Par conclusions remises au greffe et notifiées par le Rpva le 4 décembre 2024, qui constituent ses dernières conclusions pour les motifs qui seront évoqués ci-après, auxquelles il est renvoyé pour un exposé complet des moyens, la société [1] demande à la cour de : Infirmer le jugement sur les griefs attaqués suivants : * dit que M. [F] n'a pas eu de manquements à ses obligations contractuelles ; * dit que M. [F] a respecté sa clause de non concurrence le liant à la société [1] ; * débouté la société [1] de l'ensemble de ses demandes ; statuant de nouveau : - dire et juger que M. [F] s'est rendu coupable de manquements particulièrement graves à ses obligations contractuelles ; en conséquence, - condamner M. [F] à lui verser la somme de 30 000 euros à titre de dommages et intérêts ; - condamner M. [F] à lui verser la somme de 3 000 euros au titre des dispositions de l'article 700 du code de procédure civile.
Par conclusions remises au greffe et notifiées par le Rpva le 16 septembre 2024, qui constituent ses dernières conclusions pour les motifs qui seront évoqués ci-après, auxquelles il est renvoyé pour un exposé complet des moyens, M. [F] demande à la cour de : Infirmer le jugement en ce qu'il l'a débouté de sa demande tendant à obtenir la condamnation de la société [1] à lui verser la somme de 6 918,49 euros au titre de la contrepartie financière de sa clause de non-concurrence, outre les congés payés afférents, soit 691,84 euros ; Statuant à nouveau : - condamner la société [1] à lui verser la somme de 6 918,49 euros au titre de la contrepartie financière de sa clause de non-concurrence, outre des congés payés afférents de 691,84 euros ; En tout état de cause : Confirmer le jugement attaqué en ce qu'il a débouté la société [1] de l'ensemble de ses demandes; - condamner la société [1] à lui verser : * la somme de 4 000 euros au titre de l'article 700 du code de procédure civile, * les entiers dépens, * les intérêts de droit, - ordonner la capitalisation des intérêts.
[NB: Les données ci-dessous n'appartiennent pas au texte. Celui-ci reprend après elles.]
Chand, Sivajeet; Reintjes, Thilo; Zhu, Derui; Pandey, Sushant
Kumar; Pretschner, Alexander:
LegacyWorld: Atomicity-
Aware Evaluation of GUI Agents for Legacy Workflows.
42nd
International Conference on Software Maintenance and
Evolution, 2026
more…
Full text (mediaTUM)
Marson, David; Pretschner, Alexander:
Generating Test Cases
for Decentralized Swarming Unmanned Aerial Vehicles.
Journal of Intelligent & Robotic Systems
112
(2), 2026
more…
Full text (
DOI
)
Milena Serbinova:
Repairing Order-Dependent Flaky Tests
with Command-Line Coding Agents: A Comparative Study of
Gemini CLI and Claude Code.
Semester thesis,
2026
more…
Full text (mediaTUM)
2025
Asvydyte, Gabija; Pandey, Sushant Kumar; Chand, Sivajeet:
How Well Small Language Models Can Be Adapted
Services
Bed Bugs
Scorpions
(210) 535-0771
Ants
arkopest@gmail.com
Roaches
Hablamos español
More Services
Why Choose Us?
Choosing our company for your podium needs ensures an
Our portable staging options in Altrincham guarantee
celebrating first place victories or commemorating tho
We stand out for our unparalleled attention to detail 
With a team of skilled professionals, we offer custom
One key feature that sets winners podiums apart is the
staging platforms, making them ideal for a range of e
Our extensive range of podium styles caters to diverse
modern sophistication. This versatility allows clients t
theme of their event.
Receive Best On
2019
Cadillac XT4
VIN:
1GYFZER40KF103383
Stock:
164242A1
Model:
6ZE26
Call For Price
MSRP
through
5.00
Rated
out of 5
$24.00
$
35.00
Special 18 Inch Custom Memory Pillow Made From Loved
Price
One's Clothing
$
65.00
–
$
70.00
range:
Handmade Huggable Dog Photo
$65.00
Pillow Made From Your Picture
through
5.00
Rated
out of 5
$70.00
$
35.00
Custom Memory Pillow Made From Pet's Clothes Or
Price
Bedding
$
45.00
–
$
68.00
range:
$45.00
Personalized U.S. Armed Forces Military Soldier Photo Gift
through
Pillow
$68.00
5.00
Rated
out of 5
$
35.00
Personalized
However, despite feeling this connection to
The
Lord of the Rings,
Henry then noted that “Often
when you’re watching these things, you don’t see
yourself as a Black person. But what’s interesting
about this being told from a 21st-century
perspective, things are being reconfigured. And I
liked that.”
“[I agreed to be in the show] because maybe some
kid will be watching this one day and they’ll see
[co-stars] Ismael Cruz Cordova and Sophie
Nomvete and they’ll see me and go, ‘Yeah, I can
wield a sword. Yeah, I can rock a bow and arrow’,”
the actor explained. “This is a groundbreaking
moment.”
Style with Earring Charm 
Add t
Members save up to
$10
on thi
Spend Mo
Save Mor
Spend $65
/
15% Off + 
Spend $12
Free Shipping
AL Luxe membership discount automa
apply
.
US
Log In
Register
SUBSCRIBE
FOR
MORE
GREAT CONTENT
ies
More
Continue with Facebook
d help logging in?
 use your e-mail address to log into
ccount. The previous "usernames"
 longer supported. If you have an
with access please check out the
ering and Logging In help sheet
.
Le 16 juin 2025, il a été constaté le refus des parties d'entrer dans un processus de médiation à la suite d'une injonction à rencontrer un médiateur du 5 mai 2025.
La clôture de l'instruction a été prononcée le 12 février 2026.
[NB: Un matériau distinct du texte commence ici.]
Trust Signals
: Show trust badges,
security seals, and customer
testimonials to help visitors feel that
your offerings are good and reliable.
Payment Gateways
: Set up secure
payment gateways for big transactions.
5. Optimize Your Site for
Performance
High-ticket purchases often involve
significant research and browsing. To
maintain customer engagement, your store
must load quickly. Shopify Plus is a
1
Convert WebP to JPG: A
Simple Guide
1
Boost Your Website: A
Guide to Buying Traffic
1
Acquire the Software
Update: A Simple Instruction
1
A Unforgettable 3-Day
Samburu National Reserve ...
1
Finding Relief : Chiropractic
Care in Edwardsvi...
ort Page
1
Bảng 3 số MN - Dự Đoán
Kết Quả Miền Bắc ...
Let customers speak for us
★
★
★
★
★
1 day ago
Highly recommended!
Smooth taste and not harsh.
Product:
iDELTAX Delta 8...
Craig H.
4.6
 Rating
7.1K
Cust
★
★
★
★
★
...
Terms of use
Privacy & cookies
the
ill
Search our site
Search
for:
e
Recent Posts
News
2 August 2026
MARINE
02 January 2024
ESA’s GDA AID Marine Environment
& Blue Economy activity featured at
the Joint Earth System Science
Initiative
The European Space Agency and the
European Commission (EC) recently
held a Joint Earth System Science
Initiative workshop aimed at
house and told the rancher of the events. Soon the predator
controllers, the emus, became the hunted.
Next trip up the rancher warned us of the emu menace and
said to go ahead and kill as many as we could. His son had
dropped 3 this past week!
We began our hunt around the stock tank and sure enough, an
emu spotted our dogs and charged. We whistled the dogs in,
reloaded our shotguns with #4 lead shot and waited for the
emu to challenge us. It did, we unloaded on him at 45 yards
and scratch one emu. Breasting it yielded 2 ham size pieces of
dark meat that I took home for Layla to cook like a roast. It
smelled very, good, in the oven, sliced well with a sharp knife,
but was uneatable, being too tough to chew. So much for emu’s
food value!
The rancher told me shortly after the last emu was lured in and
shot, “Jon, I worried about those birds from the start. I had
Par des conclusions de procédure reçues au greffe et notifiées par le Rpva le 20 février 2026, la société [1] demande à la cour de : à titre principal, - révoquer l'ordonnance de clôture en date du 12 février 2026 pour lui permettre de répliquer ; - ordonner la réouverture des débats ; - prononcer la clôture à la date fixée pour les plaidoiries - en conséquence, juger recevables les conclusions, le bordereau de pièce et pièces qu'elle a signifiées le 20 février 2026 ; à titre subsidiaire, - rejeter les conclusions de M. [F] signifiées le 11 février 2026 ; à titre infiniment subsidiairement, - renvoyer l'affaire à la date qu'il plaira à la cour pour clôture et fixer une nouvelle date de plaidoirie.
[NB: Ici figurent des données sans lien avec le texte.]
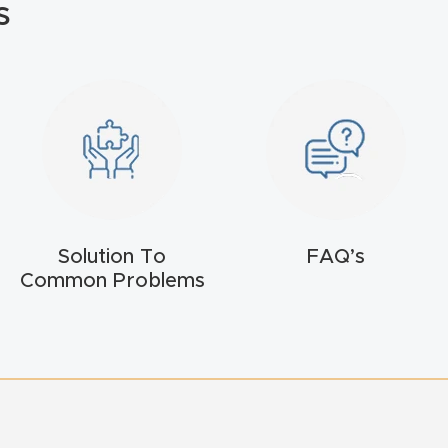
s
Solution To
FAQ’s
Common Problems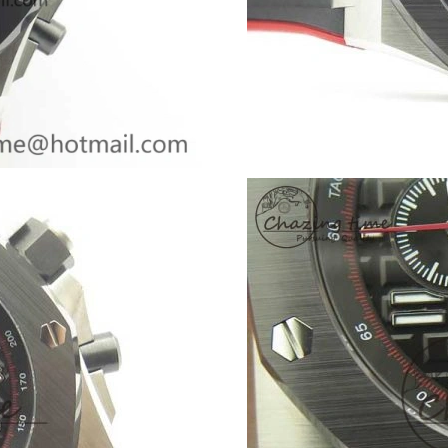
Just Sold: Helen from Los Angeles on Jun 22,
Just Sold: Isaac from Singapore on Jul 11, 202
Just Sold: Alice from Atlanta on Jul 20, 2026 a
Just Sold: Milo from London on Jun 22, 2026 
Just Sold: George from Paris on Jul 25, 2026 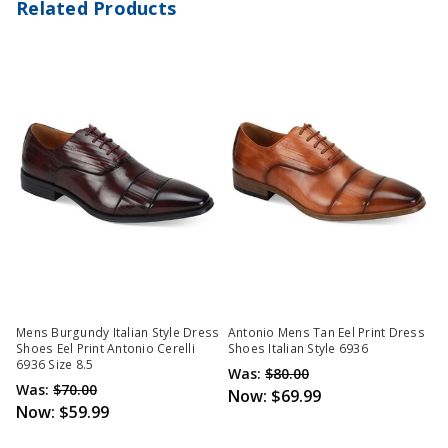
Related Products
Mens Burgundy Italian Style Dress
Antonio Mens Tan Eel Print Dress
Shoes Eel Print Antonio Cerelli
Shoes Italian Style 6936
6936 Size 8.5
Was:
$80.00
Was:
$70.00
Now:
$69.99
Now:
$59.99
MOTIFS DE LA DECISION Sur la demande de révocation de l'ordonnance de clôture et le cas échéant de rejet des dernières conclusions adverses Aux termes de leurs conclusions destinées à la cour, remises au greffe par le Rpva le 20 février 2026, la société [1] fait valoir, à titre principal que la révocation de l'ordonnance de clôture se justifie en raison des conclusions adressées par M. [F] le 11 février 2026 à 19h45 alors que la date de clôture était fixée le lendemain 12 février 2026, qu'elle n'a pu prendre connaissance de ces nouvelles écritures qui nécessitent une réplique de sa part, notant que ces dernières conclusions répondent à ses dernières écritures notifiées au mois de décembre 2024.
A titre subsidiaire, elle fait valoir que les dernières conclusions de M. [F] doivent être écartées pour respecter les droits de la défense et assurer la loyauté des débats, celles-ci ayant été produites trop tard pour permettre d'être valablement analysées et y répondre.
M. [F] n'a pas déposé de conclusions en réponse aux incidents soulevés par la société [1].